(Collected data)
|---|
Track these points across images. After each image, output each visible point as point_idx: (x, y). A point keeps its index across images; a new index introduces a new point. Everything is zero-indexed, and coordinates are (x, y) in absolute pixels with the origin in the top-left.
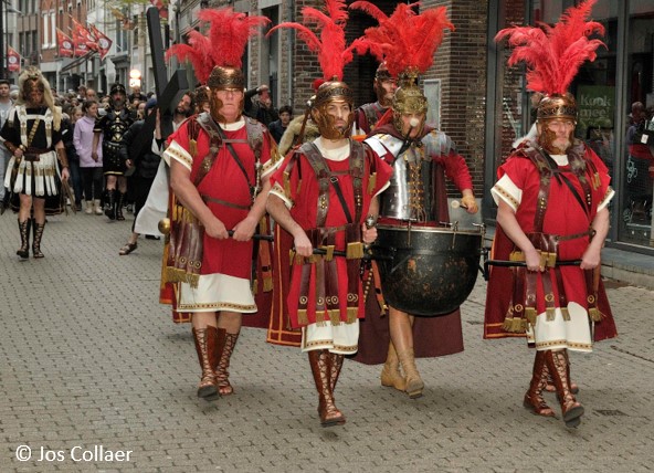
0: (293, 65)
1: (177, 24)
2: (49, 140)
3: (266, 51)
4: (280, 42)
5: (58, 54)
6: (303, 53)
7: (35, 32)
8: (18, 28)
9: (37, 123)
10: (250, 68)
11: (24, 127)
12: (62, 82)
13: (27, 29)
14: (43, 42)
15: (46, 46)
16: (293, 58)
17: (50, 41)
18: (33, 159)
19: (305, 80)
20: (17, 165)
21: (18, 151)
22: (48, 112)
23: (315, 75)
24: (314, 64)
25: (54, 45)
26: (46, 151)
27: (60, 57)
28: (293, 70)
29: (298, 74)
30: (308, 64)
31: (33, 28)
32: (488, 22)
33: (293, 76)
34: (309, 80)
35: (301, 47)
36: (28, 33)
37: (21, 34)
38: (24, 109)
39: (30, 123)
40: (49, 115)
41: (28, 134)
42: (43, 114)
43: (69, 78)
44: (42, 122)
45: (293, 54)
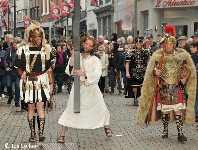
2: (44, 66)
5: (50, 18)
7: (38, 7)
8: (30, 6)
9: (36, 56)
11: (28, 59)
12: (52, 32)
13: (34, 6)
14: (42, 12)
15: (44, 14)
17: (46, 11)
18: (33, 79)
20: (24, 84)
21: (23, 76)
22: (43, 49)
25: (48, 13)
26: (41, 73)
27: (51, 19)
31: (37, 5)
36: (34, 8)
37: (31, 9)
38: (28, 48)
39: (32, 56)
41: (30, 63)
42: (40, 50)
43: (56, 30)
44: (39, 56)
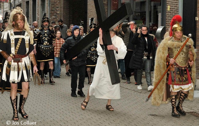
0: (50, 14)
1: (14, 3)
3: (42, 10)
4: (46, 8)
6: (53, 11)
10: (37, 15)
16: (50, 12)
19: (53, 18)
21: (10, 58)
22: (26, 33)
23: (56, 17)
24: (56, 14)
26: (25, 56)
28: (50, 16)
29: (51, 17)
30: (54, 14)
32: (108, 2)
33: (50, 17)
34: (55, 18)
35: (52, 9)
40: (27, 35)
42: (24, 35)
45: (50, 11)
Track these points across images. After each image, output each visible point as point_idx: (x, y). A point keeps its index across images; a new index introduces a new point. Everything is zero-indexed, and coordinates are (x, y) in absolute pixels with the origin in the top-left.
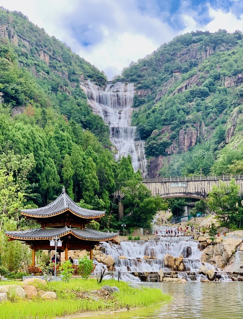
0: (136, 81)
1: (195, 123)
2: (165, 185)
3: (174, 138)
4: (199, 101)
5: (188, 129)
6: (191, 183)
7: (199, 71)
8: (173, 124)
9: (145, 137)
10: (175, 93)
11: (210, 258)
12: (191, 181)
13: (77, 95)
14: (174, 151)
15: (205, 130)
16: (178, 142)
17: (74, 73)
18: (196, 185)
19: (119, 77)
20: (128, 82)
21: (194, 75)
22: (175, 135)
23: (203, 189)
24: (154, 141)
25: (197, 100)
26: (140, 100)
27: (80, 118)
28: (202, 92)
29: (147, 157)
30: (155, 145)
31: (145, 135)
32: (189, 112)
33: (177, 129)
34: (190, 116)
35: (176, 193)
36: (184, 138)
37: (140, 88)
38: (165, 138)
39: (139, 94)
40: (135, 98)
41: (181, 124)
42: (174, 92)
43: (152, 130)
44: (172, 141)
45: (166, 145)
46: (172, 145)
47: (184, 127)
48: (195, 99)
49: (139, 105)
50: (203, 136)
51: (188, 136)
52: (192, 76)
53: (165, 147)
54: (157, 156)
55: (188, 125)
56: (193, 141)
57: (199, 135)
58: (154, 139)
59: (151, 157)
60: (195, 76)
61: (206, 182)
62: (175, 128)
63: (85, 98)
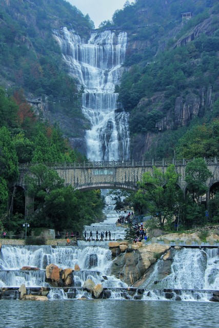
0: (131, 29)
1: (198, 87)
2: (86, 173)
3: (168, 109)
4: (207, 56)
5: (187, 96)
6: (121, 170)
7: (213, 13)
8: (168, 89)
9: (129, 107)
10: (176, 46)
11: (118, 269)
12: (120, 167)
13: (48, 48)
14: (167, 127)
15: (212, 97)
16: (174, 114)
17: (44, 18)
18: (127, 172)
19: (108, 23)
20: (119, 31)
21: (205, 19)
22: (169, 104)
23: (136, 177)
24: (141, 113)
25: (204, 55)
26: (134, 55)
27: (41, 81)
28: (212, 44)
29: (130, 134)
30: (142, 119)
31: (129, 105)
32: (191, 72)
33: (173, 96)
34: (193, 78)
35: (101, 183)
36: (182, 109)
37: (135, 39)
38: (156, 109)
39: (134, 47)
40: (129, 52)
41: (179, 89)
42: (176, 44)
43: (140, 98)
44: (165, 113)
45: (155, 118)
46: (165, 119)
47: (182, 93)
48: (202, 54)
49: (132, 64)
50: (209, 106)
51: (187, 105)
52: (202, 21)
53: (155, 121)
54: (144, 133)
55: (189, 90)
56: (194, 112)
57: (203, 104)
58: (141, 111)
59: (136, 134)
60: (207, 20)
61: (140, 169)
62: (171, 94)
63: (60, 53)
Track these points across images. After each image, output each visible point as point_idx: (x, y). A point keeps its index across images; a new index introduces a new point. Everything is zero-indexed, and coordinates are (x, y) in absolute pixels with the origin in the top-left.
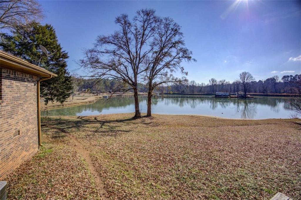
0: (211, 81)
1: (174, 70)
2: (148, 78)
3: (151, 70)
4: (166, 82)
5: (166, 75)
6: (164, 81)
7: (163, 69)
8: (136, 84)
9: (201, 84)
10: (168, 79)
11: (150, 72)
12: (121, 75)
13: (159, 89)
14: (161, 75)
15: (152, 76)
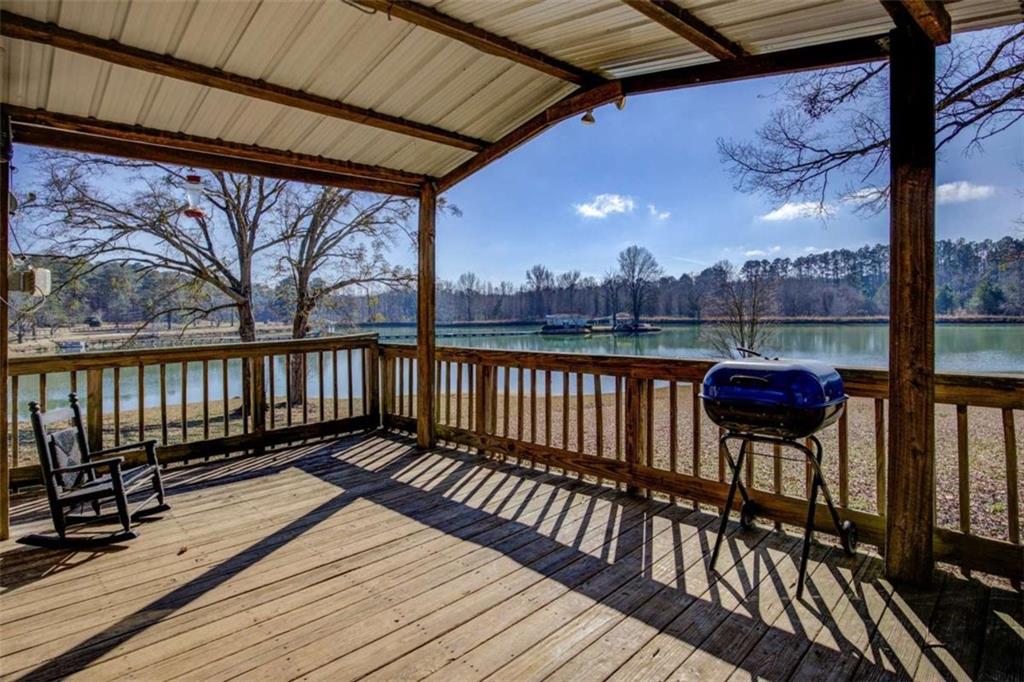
|---|
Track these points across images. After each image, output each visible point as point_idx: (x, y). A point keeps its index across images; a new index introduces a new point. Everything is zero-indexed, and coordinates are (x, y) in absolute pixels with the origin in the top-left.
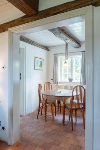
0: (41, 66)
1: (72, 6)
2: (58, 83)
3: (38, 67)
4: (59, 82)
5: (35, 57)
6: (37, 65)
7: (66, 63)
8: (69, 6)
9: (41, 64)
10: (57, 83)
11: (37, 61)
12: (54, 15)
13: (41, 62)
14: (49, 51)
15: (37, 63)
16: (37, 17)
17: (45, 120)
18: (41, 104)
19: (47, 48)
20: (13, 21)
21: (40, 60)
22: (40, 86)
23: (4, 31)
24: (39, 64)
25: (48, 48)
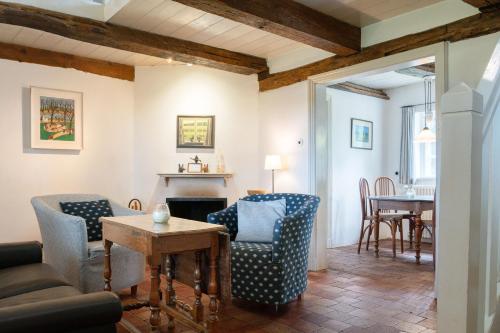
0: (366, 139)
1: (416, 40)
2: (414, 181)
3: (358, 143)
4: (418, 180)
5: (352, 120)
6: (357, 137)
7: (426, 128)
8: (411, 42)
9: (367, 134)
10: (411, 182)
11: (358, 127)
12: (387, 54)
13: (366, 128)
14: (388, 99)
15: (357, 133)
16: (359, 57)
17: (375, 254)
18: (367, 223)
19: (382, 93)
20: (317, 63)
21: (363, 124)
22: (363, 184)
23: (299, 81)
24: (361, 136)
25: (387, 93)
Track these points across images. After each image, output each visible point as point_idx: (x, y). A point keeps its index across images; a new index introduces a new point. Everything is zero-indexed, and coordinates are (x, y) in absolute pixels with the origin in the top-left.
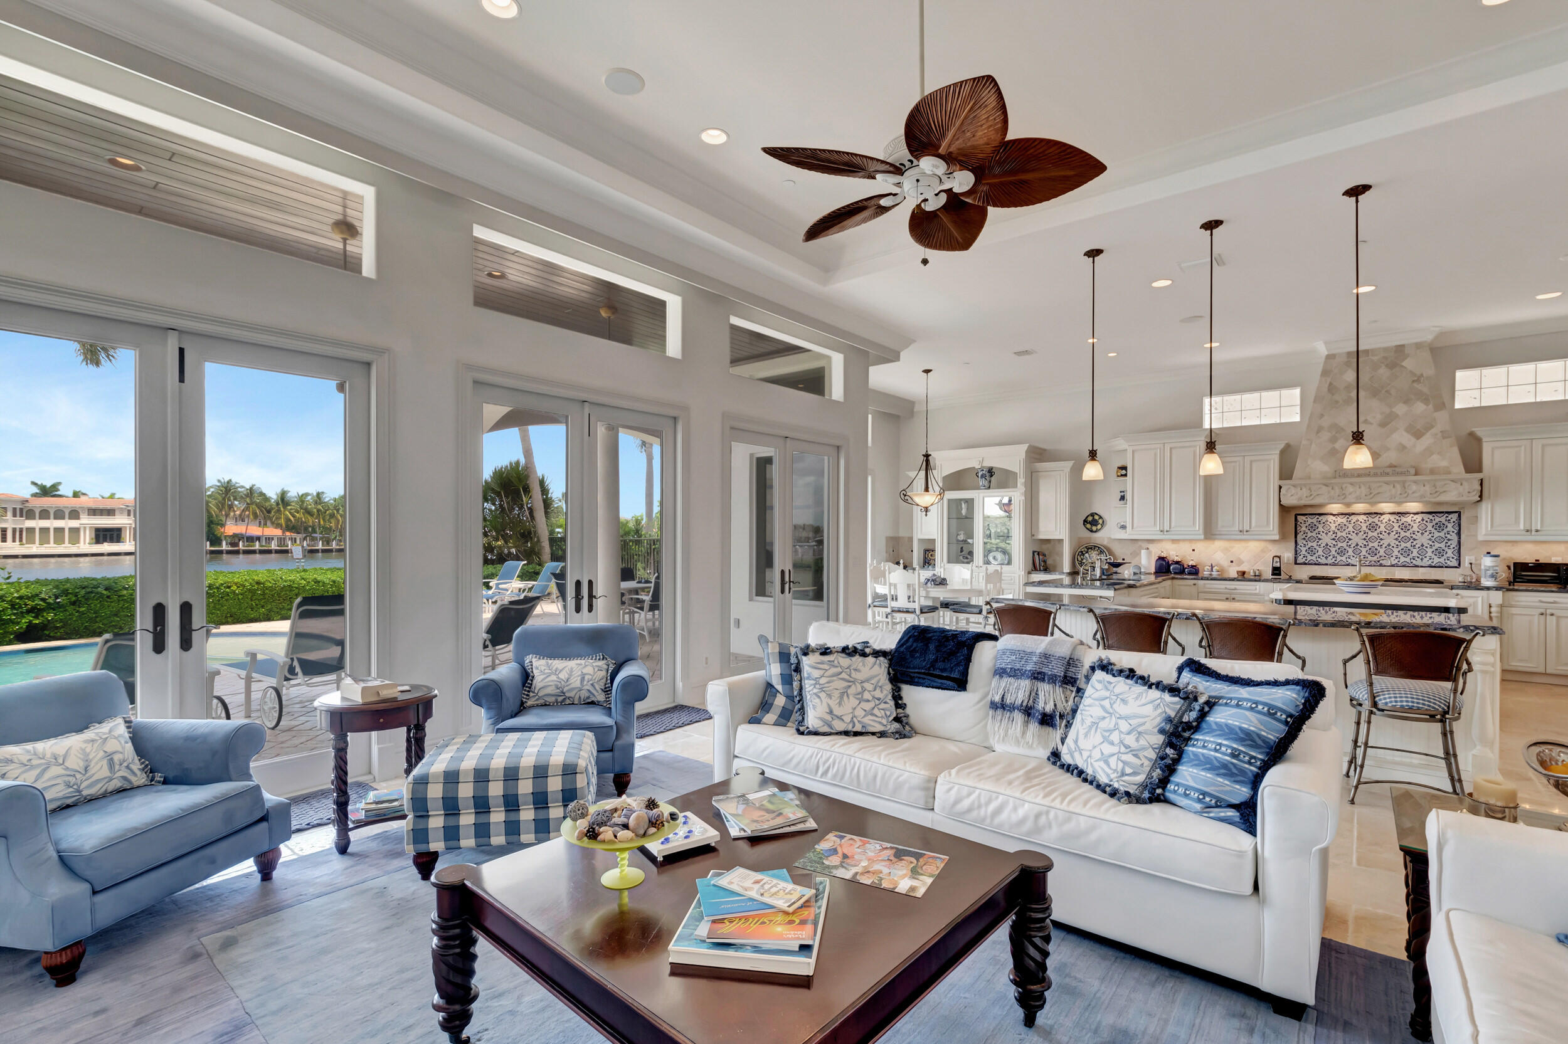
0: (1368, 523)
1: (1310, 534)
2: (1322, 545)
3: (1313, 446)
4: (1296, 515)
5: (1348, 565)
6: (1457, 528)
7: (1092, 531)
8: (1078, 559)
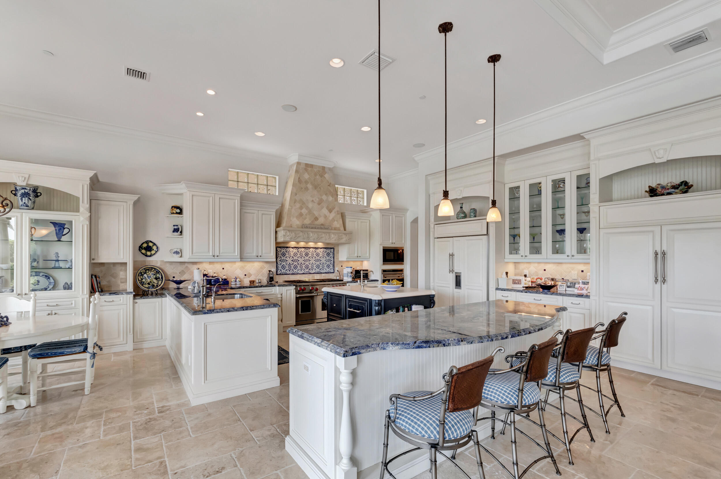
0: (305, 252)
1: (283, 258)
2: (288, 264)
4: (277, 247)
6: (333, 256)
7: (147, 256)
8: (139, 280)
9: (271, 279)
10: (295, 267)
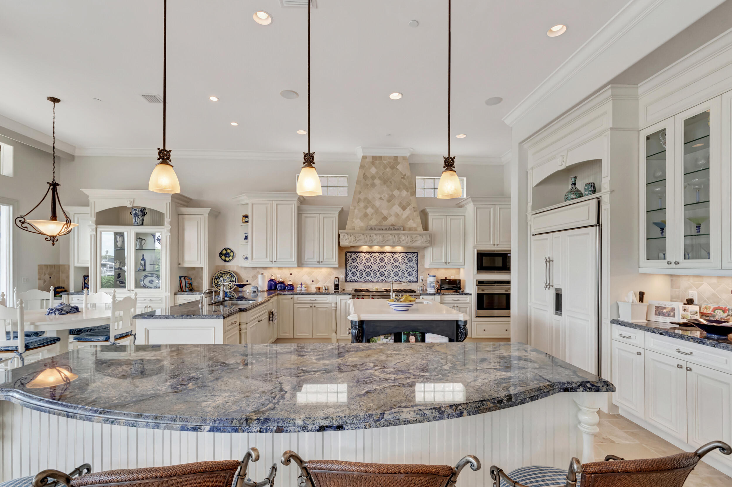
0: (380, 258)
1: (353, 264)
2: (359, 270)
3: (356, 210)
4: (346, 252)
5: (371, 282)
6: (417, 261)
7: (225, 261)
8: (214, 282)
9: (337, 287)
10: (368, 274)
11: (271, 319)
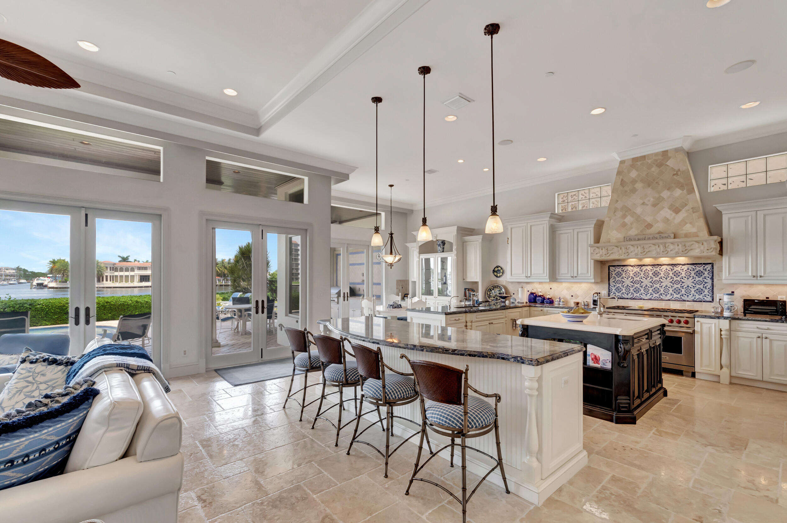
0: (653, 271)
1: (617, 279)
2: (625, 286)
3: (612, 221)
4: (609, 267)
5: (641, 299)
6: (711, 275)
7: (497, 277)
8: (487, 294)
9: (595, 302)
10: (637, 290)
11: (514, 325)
|---|
ASSIGNED TASK: Begin with the line above that has "39: (30, 123)" and continue through the line that has "44: (42, 122)", setting each one down exactly. Stop there.

TASK OUTPUT:
39: (30, 123)
40: (49, 115)
41: (28, 134)
42: (43, 114)
43: (69, 78)
44: (42, 122)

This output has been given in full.